Why is that? After all, we still need data center performance, efficiency, and reliability enhancements.
So why has DCIM apparently gone away?
The reality in today’s data centers, especially in colocation facilities, is simply that the data center is so complex, the IT infrastructure in it is so complex, and the workloads are so variable, the old efforts to unify command and control for both building functions and IT operations simply can’t provide compelling value. It’s just too hard for operations teams to deal with the constantly shifting demands of today’s mix of legacy and leading-edge infrastructure from a single tool. Most organizations have a collection of tools — some provided by infrastructure manufacturers, some that span a collection of different vendors, but the promise of DCIM seems to have been left by the wayside.
Some software vendors have tried to help. They would tell you that their management solutions, based on analytics, give operations teams the tools they need to succeed. But at best, today’s management (sometimes still called DCIM) gives you a look at the now. It’s not predictive, it doesn’t offer a view of future problems, it doesn’t pick up on patterns, and it doesn’t make recommendations for future enhancements.
To make matters worse, as data centers grow, as efficiency matters more and more, even the best analytics and dashboards can’t solve the limitations of human intervention. Human response times and the ability to multitask are limited, human error introduces substantial problems, and sourcing the right skill sets, in the right locations, at the right time, for the right cost is a challenge most organizations struggle to solve.
So we live in a world today where even the best infrastructure management tools are limited in their scope, their ability to provide future insight and reduce failures, and the value they bring to data center operations.
That’s why, at Nautilus, we see the need for something new. Whether you just call it autonomous management, a DCIM, or simply an autonomous data center, the ground rules are the same. As a data center operator and innovator, we think that there’s a real need for a next-generation approach to data center management, one that could be, and should be:
- Powered by a facility-wide AI/ML platform built on predictive analytics.
- Tied into everything, from virtual machines and containers to chillers and power distribution, through APIs and ubiquitous sensor data
- Able to learn not only from sensor data but also from habitual user interventions
- Gaining insight from other, similarly equipped data centers.
- Delivering command and control across all data center functions, from power and cooling to server performance and network bandwidth.

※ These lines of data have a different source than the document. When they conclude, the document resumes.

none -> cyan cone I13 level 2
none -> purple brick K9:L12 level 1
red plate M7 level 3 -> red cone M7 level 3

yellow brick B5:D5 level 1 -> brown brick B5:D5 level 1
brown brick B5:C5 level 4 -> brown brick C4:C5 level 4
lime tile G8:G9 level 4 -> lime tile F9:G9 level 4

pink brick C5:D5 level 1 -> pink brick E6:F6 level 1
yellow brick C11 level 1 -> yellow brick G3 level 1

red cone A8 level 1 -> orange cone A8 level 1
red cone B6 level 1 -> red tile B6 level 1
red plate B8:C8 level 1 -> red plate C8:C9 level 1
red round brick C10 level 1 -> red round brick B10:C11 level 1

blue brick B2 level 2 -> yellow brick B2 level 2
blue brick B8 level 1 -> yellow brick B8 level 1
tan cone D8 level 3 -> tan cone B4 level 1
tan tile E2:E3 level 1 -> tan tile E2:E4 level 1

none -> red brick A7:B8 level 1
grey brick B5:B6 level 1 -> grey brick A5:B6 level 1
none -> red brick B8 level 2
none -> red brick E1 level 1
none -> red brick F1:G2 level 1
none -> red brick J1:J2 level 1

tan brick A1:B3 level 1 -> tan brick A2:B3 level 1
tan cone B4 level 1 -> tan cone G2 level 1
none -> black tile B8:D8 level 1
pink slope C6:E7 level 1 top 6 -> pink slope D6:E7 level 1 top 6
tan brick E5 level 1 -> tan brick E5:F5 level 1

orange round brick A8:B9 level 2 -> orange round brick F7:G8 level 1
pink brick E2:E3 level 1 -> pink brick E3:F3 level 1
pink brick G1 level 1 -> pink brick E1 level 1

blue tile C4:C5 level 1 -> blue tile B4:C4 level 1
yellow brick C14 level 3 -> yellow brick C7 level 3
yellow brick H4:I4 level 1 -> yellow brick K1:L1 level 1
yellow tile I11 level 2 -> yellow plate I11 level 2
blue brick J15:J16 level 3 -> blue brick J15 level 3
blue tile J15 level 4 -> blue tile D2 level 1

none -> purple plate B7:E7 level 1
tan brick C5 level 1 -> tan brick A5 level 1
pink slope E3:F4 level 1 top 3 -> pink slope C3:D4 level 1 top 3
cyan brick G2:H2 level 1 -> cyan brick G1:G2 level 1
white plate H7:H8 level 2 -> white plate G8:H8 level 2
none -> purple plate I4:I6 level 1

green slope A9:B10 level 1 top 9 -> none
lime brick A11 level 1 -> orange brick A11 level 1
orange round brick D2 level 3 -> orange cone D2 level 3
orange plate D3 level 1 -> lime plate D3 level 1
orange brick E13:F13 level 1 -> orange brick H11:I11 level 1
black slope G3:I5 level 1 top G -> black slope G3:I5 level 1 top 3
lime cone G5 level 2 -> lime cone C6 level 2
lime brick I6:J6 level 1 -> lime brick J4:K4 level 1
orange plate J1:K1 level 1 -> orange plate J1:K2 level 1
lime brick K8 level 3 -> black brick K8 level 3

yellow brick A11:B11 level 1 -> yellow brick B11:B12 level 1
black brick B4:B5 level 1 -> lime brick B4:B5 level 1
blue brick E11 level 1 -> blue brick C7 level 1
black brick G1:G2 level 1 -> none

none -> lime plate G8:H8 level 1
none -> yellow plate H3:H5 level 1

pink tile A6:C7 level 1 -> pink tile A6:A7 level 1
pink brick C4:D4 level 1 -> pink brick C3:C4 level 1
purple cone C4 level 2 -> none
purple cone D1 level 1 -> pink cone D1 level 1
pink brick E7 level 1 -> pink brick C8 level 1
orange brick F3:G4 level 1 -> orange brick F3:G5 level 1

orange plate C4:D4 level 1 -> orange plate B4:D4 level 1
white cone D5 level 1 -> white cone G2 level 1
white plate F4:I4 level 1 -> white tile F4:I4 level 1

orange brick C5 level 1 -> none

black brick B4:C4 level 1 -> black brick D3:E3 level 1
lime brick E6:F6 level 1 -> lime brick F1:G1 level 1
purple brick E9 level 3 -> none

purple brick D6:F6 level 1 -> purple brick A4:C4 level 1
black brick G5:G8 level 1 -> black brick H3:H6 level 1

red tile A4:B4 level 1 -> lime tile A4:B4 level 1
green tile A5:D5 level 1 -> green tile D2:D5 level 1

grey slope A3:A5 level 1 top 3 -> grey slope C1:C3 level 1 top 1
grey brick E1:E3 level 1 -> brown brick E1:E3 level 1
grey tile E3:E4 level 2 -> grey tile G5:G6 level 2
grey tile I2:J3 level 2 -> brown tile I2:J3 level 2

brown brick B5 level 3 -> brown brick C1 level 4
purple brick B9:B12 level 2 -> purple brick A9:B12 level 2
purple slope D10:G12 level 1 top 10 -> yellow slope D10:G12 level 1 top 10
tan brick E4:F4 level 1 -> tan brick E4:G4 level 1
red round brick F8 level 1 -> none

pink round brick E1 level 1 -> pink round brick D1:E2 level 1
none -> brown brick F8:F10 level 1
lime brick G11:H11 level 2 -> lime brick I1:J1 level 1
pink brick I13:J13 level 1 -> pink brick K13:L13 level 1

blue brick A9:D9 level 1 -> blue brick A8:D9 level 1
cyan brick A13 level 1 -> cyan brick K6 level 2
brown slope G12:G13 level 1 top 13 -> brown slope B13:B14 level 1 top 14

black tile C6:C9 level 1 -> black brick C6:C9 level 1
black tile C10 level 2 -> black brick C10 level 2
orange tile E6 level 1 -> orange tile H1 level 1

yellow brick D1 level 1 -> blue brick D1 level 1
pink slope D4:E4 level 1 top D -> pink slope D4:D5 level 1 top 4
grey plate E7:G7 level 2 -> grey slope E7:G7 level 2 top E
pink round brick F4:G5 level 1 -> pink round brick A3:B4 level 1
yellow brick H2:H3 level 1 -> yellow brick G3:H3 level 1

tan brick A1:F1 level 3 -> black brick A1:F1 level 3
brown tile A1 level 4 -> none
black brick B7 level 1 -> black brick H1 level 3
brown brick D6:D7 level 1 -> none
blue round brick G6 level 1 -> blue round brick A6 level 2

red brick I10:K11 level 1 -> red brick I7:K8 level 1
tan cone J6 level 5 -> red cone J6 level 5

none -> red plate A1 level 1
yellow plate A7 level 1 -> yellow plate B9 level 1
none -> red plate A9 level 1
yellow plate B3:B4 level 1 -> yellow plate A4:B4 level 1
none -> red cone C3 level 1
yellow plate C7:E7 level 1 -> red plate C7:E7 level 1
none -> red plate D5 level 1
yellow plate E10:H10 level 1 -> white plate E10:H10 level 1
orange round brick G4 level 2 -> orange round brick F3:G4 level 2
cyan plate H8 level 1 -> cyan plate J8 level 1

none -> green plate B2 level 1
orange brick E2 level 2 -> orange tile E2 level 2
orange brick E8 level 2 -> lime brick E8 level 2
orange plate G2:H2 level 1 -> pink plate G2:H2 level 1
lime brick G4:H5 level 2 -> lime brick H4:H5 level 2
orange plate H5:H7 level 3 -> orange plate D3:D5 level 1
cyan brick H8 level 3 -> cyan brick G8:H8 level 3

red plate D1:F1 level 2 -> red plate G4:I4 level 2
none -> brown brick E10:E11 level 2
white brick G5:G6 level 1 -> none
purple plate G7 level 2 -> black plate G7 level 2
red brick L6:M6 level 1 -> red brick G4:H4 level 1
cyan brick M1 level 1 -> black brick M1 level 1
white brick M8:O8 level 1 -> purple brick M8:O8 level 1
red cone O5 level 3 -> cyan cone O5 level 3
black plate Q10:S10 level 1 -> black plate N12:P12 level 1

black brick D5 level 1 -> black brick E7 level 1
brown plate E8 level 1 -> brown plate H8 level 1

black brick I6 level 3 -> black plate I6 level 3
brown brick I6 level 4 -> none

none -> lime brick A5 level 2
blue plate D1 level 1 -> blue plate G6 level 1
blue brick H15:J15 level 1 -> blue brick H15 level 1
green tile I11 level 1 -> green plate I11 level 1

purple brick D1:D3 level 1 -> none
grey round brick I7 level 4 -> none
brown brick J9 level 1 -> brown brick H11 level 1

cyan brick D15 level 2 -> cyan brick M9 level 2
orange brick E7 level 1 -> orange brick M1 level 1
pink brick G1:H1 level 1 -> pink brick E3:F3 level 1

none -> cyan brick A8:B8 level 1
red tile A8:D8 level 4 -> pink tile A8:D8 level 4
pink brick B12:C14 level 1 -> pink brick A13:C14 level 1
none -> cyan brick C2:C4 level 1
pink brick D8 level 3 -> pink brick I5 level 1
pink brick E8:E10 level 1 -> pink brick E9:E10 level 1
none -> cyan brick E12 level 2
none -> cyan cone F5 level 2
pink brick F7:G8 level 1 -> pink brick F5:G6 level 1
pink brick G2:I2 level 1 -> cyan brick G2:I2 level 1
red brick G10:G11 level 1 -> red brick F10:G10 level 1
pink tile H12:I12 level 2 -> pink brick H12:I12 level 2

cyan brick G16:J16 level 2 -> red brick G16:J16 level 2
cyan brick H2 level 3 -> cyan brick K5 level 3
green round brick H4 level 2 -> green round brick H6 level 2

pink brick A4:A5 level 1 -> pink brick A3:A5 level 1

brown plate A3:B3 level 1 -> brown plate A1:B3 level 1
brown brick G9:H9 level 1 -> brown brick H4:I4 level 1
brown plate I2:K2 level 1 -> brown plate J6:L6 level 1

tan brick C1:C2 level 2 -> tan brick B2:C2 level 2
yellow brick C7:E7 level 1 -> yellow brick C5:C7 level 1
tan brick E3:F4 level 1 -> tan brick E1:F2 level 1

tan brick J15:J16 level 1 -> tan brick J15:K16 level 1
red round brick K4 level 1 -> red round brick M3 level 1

- Based on open source technologies to facilitate widespread adoption
- Self-optimizing and self-healing.
Let’s imagine for a moment that data center providers had a centralized management platform based on these principles, or, to look at it another way, with autonomous data centers, what could happen?
In today’s data centers, outages are usually caused by human interference and error. With autonomous, self-healing technology, data centers can shorten mean-time-to-repair, reducing downtime.
The autonomous data center could identify patterns before there’s a problem. It could recognize, for example, increasing demand on servers due to eCommerce applications being used during the holidays, and compensate by activating dormant servers and chillers to provide additional application performance.
This capability opens up substantial opportunities for data center providers who wish to build data centers in areas that are difficult to service, in edge deployments, and in unusual environments like the Space Station.
It would also offer company-wise, and society-wide advantages by reducing power consumption. Unnecessary infrastructure could be automatically powered down as needed, systems could turn on and off based on environmental changes, and new deployments could be automatically optimized before they go into a rack.
However, there’s a problem.
We know of NO organizations that are thinking along these lines. We’re familiar with the state of the art in the industry, and so far, no vendor is able to deliver on these concepts. That’s frustrating because server vendors ARE doing this work, network vendors have self-healing capabilities in hardware and software, but there’s nobody thinking along these lines at the data center level.
But the potential is there. The value is obvious. And the opportunity is one that’s hard to pass up.